Do whatever needs to be done to take the Database out of maintenance mode. Your downtime has ended.

Understanding difference in initial roles granted between Cloud_IAM and BuiltIn Users for CloudSQL

I am documenting this here specifically because it is not documented in Google documentation, and because it is a confusion many people run into when they start working with CloudSQL. It is an extension of the About PostgreSQL Users and Roles Google Documentation

Creating a new CLOUD_IAM user on a CloudSQL instance creates that user with the very low level cloudsqliamserviceaccount postgres role. But creating a new BUILT_IN user on a CloudSQL Instance creates that user with the role cloudsqlsuperuser which is the highest possible permissions on a CloudSQL instance.

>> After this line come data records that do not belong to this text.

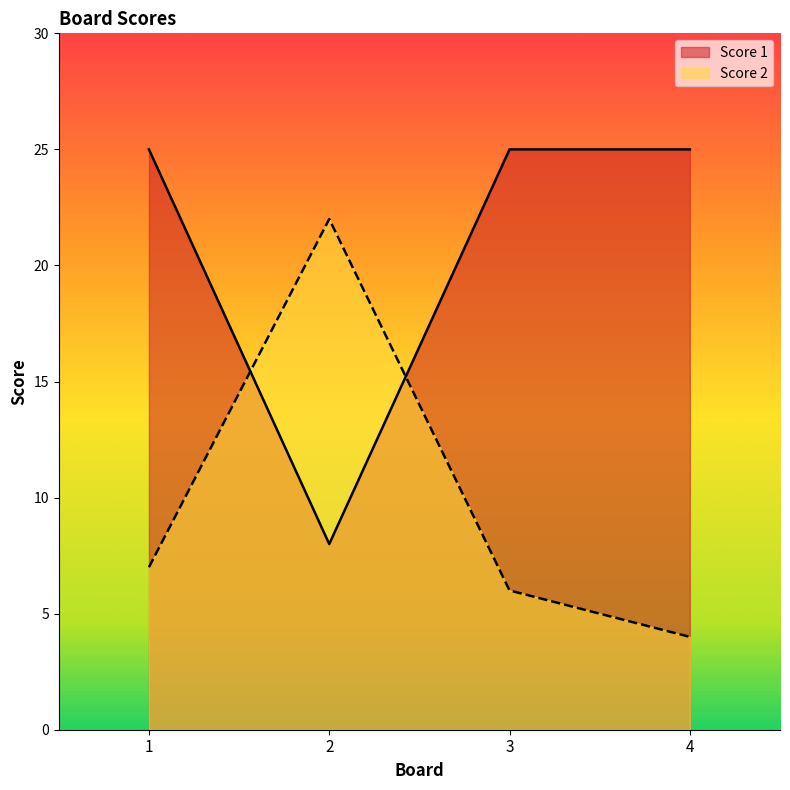

What is the difference between the maximum and minimum values in the Score 2 series?

18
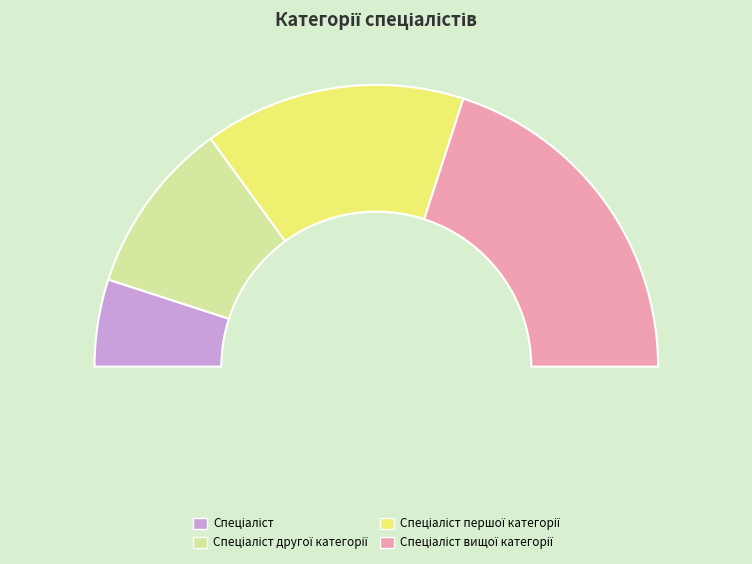

What is the largest slice in the pie chart?

Спеціаліст вищої категорії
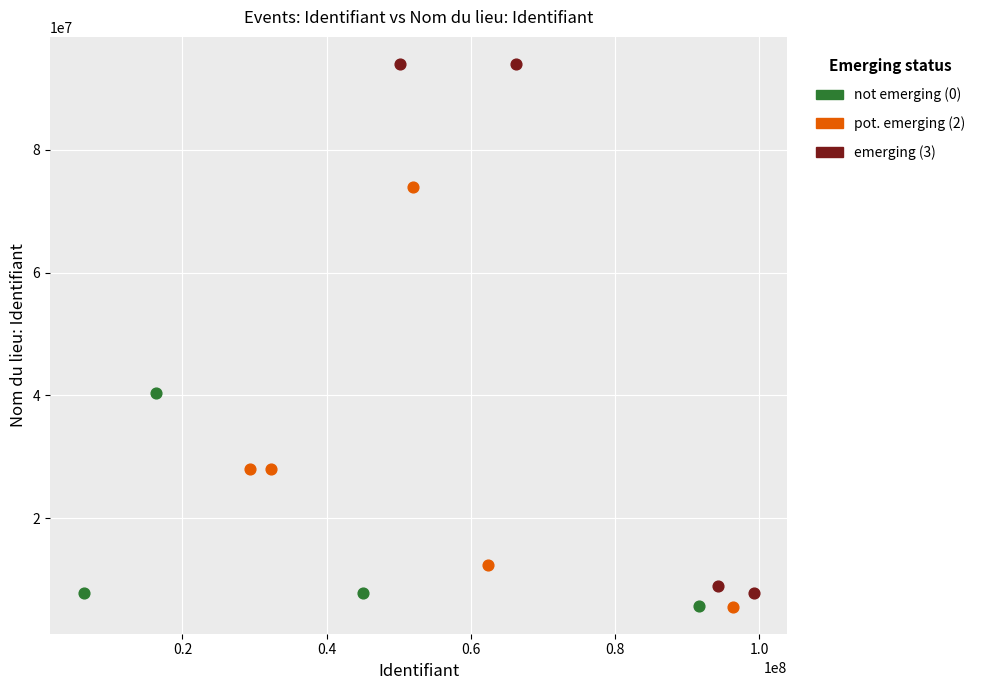

What are all the series names shown in the legend?

not emerging (0), pot. emerging (2), emerging (3)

Since you need access to the database in order to give a new CLOUD_IAM user more appropriate roles, this sets up a kind gross system where you first create your IAM users via TF, then log in with your BUILT_IN superuser to assign an appropriate role to your new CLOUD_IAM user

At the moment there is no way to add Postgres roles to a CLOUD_IAM user via Terraform for Google Cloud SQL.

However, the capacity to add Postgres roles to a CLOUD_IAM user via Terraform does exist for AlloyDB. Also, the JSON documentation for CloudSQL does include the ability to pass SqlServerUserDetails.serverRoles[] so I imagine it is just the terraform resource google_sql_user that needs to be updated. Google has indicated in the future (perhaps Q3 2025) we will be able to add Postgres roles to a CLOUD_IAM user via Terraform for Google Cloud SQL.

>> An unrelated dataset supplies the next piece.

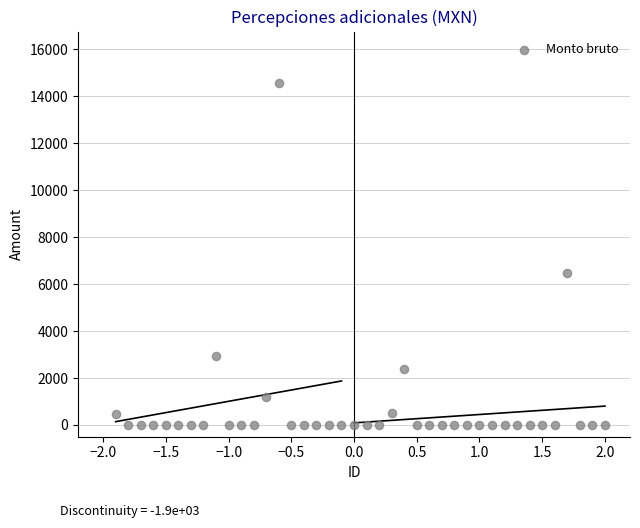

What Y value in the scatter plot is closest to 7285?

6484.6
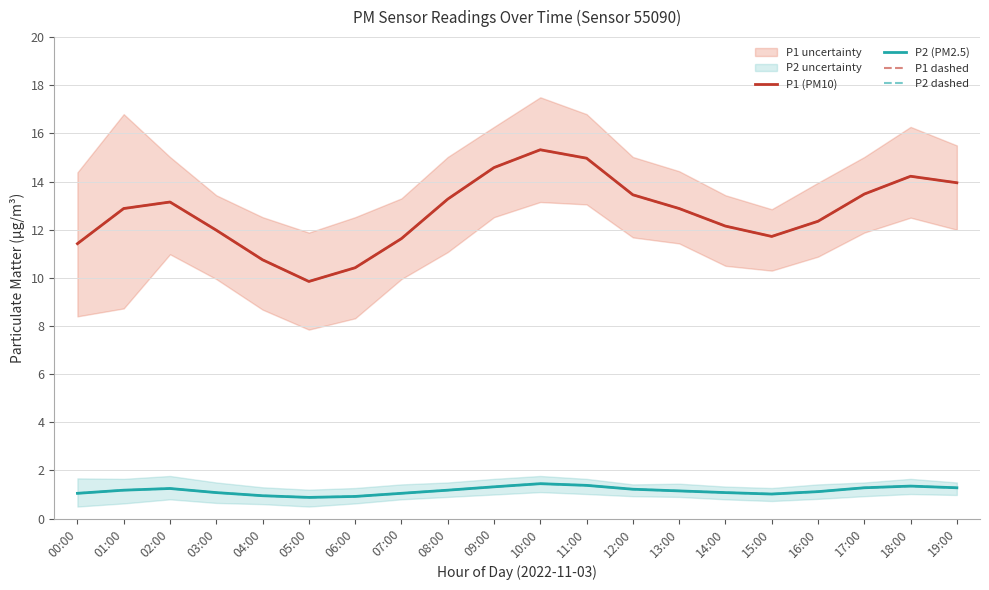

At which category is the sum across all series the highest?

10:00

Understanding CloudSQL backups

It is important to understand there are essentially two major kinds of CloudSQL backups. I don’t feel their pros and cons are well documented so I have writting down my understanding of the two here.

Backups - equivalent to an instance wide snapshot of the whole CloudSQL instance

Strengths

Can be restored onto existing target instance, existing source instance or have a new target instance created from them
Supports point in time restore
Easily automated, configurable via terraform, gcli or console.
Negligible performance impact to take or restore
As little as 12 mins to restore 60GB instance
Restore also includes restore of credentials and other settings

Weaknesses

Cannot be moved to a GCP Bucket, and cannot be moved or restored to another region, project, database as a service nor cloud provider.
Always overwrites target instance completely, no option for partial restore
Always taken on entire source instance, no option for a partial backup.

Import/Export - equivalent to a pg_dump of a single Database

Strengths

Can be placed in a Google Cloud Bucket, after which they can be retention locked, or moved to another region, project, database as a service and/or cloud provider.
Can export just one database on a source instance
Not deleted when the source instance is deleted
Can import database to target instance without overwriting existing databases on target instance

Weaknesses

Performance impact while being exported unless offloaded to a secondary instance
Performance impact while being imported - unavoidable as far as I am aware
Can only be imported if all the users in the database already exist on the target instance [link]
Can only be imported if the cloudsqlsuperuser is granted the role which owned the source database [link]
Up to 20min to export a 20GB database when offloaded to a secondary instance
Up to 45min to import a 60GB database
No native way to automate regular export/import - however you can always roll your own automation here.
Does not support point in time import or restore
Import does not include credentials and other instance wide settings. It may also be possible to connect to a single database and run pg_dump yourself, which will give many more options for flags, filters, parameters etc. However this option was not tested while writing this document.